On a leveraged position, the liquidation price is where your losses equal your margin and the exchange force-closes the trade. The calculator uses the isolated-margin approximation: for a long, liquidation ≈ entry × (1 − 1/leverage); for a short, entry × (1 + 1/leverage). This ignores maintenance margin and funding, so real exchanges liquidate slightly earlier — treat it as a conservative guide, not an exact trigger.

Does the calculator include trading fees?

Yes. Enter your fee percentage per side (0.1% is a common taker fee on major exchanges). Fees are charged on the position value at both entry and exit, so a leveraged position pays fees on the full notional, not just your margin. On high-leverage or high-frequency trades, fees can quietly erode a meaningful share of profits, which is why the tool breaks them out separately.

How do I calculate profit on a short trade?

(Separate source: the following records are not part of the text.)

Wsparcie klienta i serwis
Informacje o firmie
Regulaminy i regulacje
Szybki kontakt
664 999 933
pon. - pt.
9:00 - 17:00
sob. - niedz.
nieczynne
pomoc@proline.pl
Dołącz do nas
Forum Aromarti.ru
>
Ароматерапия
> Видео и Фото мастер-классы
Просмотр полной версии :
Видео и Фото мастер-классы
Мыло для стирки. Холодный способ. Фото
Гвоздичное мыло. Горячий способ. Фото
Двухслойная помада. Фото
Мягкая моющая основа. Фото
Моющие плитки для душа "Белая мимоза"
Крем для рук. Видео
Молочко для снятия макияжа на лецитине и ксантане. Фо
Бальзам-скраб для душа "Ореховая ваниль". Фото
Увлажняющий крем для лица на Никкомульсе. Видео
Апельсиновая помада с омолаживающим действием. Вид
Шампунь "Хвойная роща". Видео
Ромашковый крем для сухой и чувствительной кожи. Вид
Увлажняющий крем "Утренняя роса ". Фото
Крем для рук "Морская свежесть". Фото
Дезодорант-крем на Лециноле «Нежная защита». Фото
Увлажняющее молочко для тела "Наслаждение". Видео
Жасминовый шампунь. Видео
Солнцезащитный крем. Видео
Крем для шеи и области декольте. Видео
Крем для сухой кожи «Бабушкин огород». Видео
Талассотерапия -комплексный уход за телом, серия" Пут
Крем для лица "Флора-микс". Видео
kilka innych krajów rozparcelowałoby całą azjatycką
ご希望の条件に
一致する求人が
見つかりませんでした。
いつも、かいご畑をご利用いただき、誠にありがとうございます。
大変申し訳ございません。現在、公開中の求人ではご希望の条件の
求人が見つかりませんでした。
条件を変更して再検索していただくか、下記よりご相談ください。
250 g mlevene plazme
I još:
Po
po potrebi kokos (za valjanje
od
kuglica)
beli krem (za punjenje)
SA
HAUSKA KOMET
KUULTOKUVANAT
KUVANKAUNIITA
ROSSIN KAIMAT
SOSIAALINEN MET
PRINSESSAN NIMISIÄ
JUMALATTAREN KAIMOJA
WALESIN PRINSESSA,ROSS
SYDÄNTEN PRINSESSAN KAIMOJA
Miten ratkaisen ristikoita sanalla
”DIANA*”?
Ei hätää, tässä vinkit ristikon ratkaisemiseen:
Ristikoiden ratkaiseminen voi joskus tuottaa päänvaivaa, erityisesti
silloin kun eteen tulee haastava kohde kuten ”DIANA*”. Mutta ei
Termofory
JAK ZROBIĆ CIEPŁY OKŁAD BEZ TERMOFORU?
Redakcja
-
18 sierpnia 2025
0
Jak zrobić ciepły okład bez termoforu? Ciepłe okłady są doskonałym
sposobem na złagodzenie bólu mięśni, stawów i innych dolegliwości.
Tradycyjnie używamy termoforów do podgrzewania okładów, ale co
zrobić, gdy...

Switch the direction toggle to Short. A short profits when the price falls, so the calculator reverses the move: profit comes from (entry − exit) instead of (exit − entry). Everything else — leverage, fees, ROI, and the liquidation estimate (which sits above your entry for a short) — is handled automatically.

Is my data stored anywhere?

No. Every calculation runs entirely in your browser with JavaScript. Nothing you enter — prices, investment amount, or leverage — is sent to a server or stored.